L’ancien ministre de la communication a rappelé les bases de la dépénalisation des délits de presse, une mesure qui, d’après lui, protège également les citoyens non journalistes contre des peines pénales en cas de diffamation présumée.
« D’abord, la loi sur la liberté de la presse n’a jamais été comprise chez nous ! – Même moi au début, je ne comprenais pas parce que nous avons estimé que cette loi était venue pour protéger [uniquement] les journalistes. Ce qui n’est pas vrai ! La dépénalisation des délits de presse veut tout simplement dire : tous les délits commis par voie de presse est [sont] dépénalisés. Que ça soit un journaliste, un politicien ou n’importe quelle autre personne. Et on va plus loin : même la réparation en civil, c’est l’organe de presse qui répare – dépénalisation c’est quoi ? Cela veut dire, l’acte [l’infraction] ne tombe plus sous la sanction pénale. J’ai la décision de justice ici, une partie c’est la loi de la presse, une autre partie c’est le code pénal », a-t-il argumenté.
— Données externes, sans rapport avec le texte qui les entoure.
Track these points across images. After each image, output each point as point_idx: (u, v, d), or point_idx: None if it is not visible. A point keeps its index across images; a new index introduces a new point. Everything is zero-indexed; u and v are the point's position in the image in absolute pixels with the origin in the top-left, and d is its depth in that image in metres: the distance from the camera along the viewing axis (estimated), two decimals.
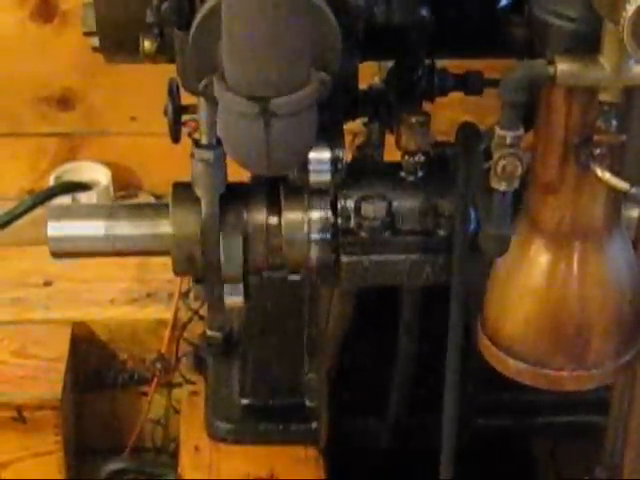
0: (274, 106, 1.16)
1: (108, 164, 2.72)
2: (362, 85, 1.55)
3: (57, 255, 1.57)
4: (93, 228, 1.55)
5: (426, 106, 1.55)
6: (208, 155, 1.40)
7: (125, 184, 2.71)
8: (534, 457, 1.92)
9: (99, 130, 2.75)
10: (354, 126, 1.60)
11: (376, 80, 1.59)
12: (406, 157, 1.48)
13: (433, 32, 1.46)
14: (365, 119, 1.60)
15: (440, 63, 1.56)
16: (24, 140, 2.77)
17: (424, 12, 1.44)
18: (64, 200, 2.60)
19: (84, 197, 2.62)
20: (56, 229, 1.55)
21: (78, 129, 2.77)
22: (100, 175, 2.69)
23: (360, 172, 1.51)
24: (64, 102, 2.75)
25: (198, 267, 1.47)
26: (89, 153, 2.77)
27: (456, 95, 1.58)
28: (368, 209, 1.45)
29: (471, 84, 1.54)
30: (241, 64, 1.16)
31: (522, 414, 1.83)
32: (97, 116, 2.75)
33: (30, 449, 1.97)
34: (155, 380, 2.02)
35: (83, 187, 2.64)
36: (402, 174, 1.49)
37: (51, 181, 2.68)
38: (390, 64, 1.56)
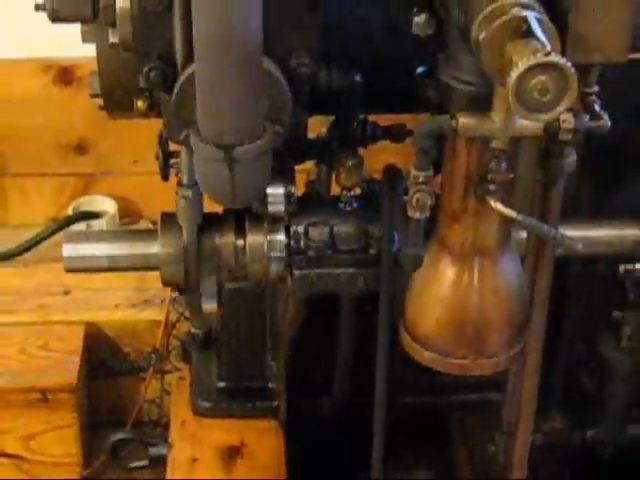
0: (237, 153, 1.17)
1: (115, 197, 2.71)
2: (313, 134, 1.55)
3: (70, 270, 1.57)
4: (99, 249, 1.55)
5: (362, 151, 1.55)
6: (188, 192, 1.41)
7: (129, 213, 2.72)
8: (449, 427, 1.92)
9: (108, 170, 2.75)
10: (308, 166, 1.60)
11: (323, 130, 1.59)
12: (344, 192, 1.50)
13: (365, 93, 1.47)
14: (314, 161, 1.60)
15: (372, 117, 1.57)
16: (49, 179, 2.77)
17: (357, 78, 1.44)
18: (80, 226, 2.60)
19: (96, 224, 2.62)
20: (69, 250, 1.55)
21: (91, 170, 2.76)
22: (108, 206, 2.69)
23: (308, 203, 1.52)
24: (80, 148, 2.75)
25: (181, 281, 1.48)
26: (100, 189, 2.77)
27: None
28: (314, 233, 1.46)
29: (395, 134, 1.54)
30: (210, 119, 1.17)
31: (439, 394, 1.84)
32: (106, 159, 2.75)
33: (52, 424, 1.98)
34: (151, 368, 2.03)
35: (95, 216, 2.64)
36: (341, 205, 1.50)
37: (70, 211, 2.68)
38: (332, 118, 1.56)
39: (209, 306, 1.50)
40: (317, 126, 1.56)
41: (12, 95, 2.64)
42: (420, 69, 1.31)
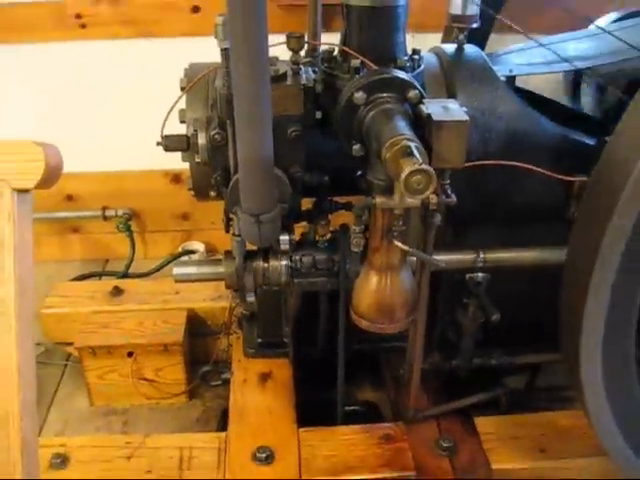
0: (261, 218, 1.17)
1: (204, 242, 2.69)
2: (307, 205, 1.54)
3: (177, 281, 1.55)
4: (191, 270, 1.54)
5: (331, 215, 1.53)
6: (238, 238, 1.38)
7: (211, 250, 2.69)
8: (380, 362, 1.89)
9: (200, 228, 2.72)
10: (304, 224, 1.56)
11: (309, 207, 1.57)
12: (320, 238, 1.48)
13: (330, 186, 1.46)
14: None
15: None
16: (169, 232, 2.75)
17: (326, 178, 1.44)
18: (185, 258, 2.59)
19: (194, 256, 2.60)
20: (177, 270, 1.53)
21: (190, 227, 2.73)
22: (200, 247, 2.65)
23: (301, 244, 1.48)
24: (184, 216, 2.70)
25: (235, 286, 1.46)
26: (196, 238, 2.73)
27: None
28: (305, 260, 1.44)
29: (347, 207, 1.52)
30: (247, 201, 1.17)
31: (374, 342, 1.78)
32: (198, 222, 2.70)
33: (170, 362, 1.95)
34: (223, 332, 1.99)
35: (193, 252, 2.62)
36: (319, 245, 1.47)
37: (180, 249, 2.67)
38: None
39: (250, 299, 1.49)
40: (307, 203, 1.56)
41: (149, 189, 2.63)
42: (359, 173, 1.31)
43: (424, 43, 1.71)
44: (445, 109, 1.15)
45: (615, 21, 2.05)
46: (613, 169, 1.09)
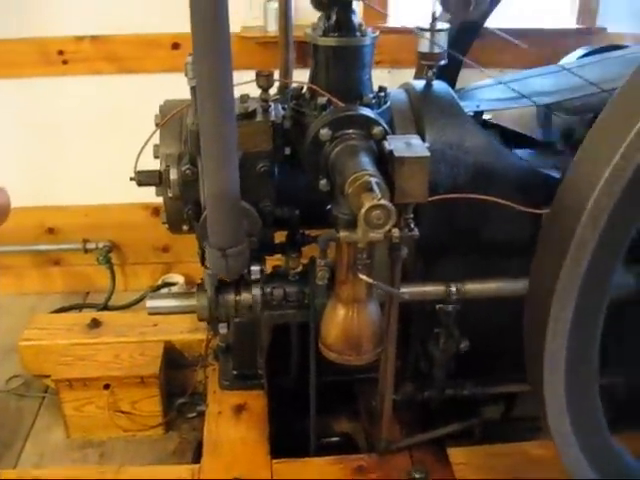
0: (228, 252, 1.18)
1: (183, 274, 2.70)
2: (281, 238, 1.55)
3: (151, 314, 1.54)
4: (166, 302, 1.53)
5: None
6: (209, 271, 1.37)
7: (190, 282, 2.67)
8: (355, 392, 1.89)
9: (179, 260, 2.73)
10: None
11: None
12: (291, 270, 1.47)
13: (301, 219, 1.48)
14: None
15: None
16: (149, 265, 2.76)
17: (297, 212, 1.45)
18: (165, 290, 2.59)
19: (173, 288, 2.60)
20: (151, 302, 1.52)
21: (171, 260, 2.75)
22: (179, 279, 2.67)
23: (272, 276, 1.48)
24: (165, 249, 2.73)
25: (207, 318, 1.46)
26: (175, 270, 2.75)
27: None
28: (276, 292, 1.44)
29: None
30: (214, 236, 1.18)
31: (349, 373, 1.71)
32: (178, 254, 2.72)
33: (146, 394, 1.94)
34: (200, 364, 2.00)
35: (172, 284, 2.62)
36: (290, 277, 1.47)
37: (160, 282, 2.67)
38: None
39: (223, 330, 1.50)
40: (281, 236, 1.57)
41: (128, 221, 2.64)
42: (327, 207, 1.32)
43: (401, 78, 1.75)
44: (407, 145, 1.17)
45: (582, 56, 2.09)
46: (569, 203, 1.11)
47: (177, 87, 1.51)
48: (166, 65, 2.36)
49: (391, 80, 1.94)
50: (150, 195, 1.53)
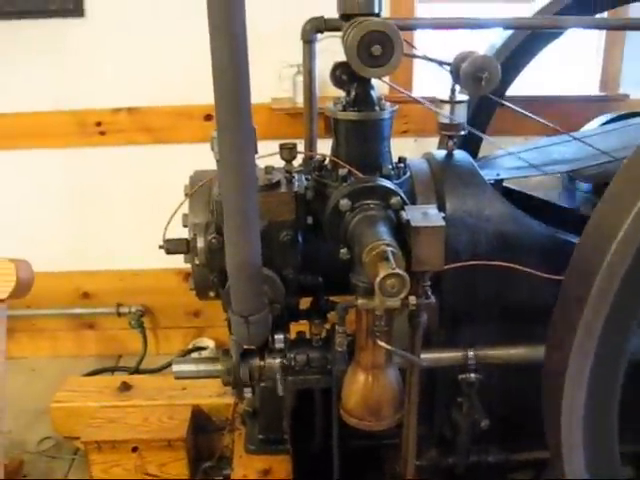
0: (250, 319, 1.21)
1: (214, 339, 2.73)
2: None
3: (177, 378, 1.56)
4: (191, 367, 1.55)
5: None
6: (234, 338, 1.37)
7: (221, 345, 2.70)
8: (381, 456, 1.87)
9: (211, 324, 2.77)
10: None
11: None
12: (315, 336, 1.48)
13: (325, 285, 1.49)
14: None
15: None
16: (181, 329, 2.80)
17: (320, 279, 1.47)
18: (195, 354, 2.62)
19: (204, 352, 2.63)
20: (176, 367, 1.54)
21: (201, 325, 2.79)
22: (210, 343, 2.70)
23: (296, 342, 1.49)
24: (196, 314, 2.79)
25: (231, 383, 1.48)
26: (207, 334, 2.79)
27: None
28: (299, 358, 1.45)
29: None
30: (237, 304, 1.20)
31: (375, 438, 1.72)
32: (208, 319, 2.77)
33: (173, 458, 1.96)
34: (227, 428, 2.00)
35: (203, 349, 2.65)
36: (313, 343, 1.48)
37: (190, 346, 2.71)
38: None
39: (247, 395, 1.51)
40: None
41: (160, 286, 2.70)
42: (350, 275, 1.34)
43: (426, 147, 1.79)
44: (424, 215, 1.19)
45: (604, 123, 2.12)
46: (581, 270, 1.13)
47: (209, 157, 1.57)
48: (198, 136, 2.44)
49: (417, 149, 2.00)
50: (181, 261, 1.57)
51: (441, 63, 1.50)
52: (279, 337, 1.43)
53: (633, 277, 1.07)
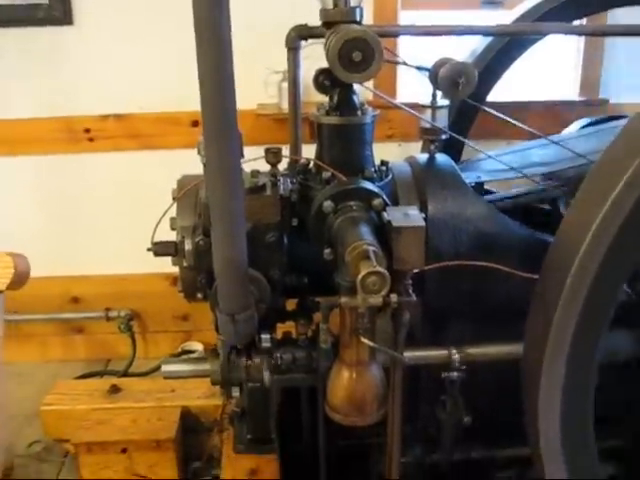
0: (237, 318, 1.24)
1: (203, 342, 2.75)
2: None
3: (167, 378, 1.59)
4: (180, 366, 1.58)
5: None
6: (221, 338, 1.42)
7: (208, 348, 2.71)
8: (367, 456, 1.88)
9: (199, 328, 2.79)
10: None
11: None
12: (300, 335, 1.51)
13: (309, 287, 1.52)
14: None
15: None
16: (170, 333, 2.82)
17: (305, 280, 1.50)
18: (184, 356, 2.63)
19: (193, 356, 2.64)
20: (165, 367, 1.57)
21: (190, 328, 2.81)
22: (198, 347, 2.72)
23: (282, 342, 1.51)
24: (184, 317, 2.81)
25: (220, 382, 1.50)
26: (195, 338, 2.81)
27: None
28: (285, 357, 1.47)
29: None
30: (224, 302, 1.23)
31: (361, 437, 1.77)
32: (197, 322, 2.79)
33: (162, 458, 1.97)
34: (215, 429, 2.02)
35: (191, 352, 2.67)
36: (299, 342, 1.50)
37: (179, 349, 2.73)
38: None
39: (235, 394, 1.53)
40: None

« Une atteinte à la transparence »
Pour Makanera KAKÉ, la poursuite engagée par Ousmane KABA pose un problème de cohérence de la part d’un homme qui prétend, selon lui, être un défenseur de la bonne gouvernance. « Je suis étonné qu’une personne qui aspire à être président de la République porte plainte contre quelqu’un parce qu’il a dit qu’il avait un contrat avec l’État, » a-t-il ironisé.
« Si la condamnation devient définitive, personne ne pourra plus oser questionner la transparence des contrats publics, » a-t-il prévenu, faisant ainsi allusion à des répercussions potentiellement néfastes pour la liberté de critique.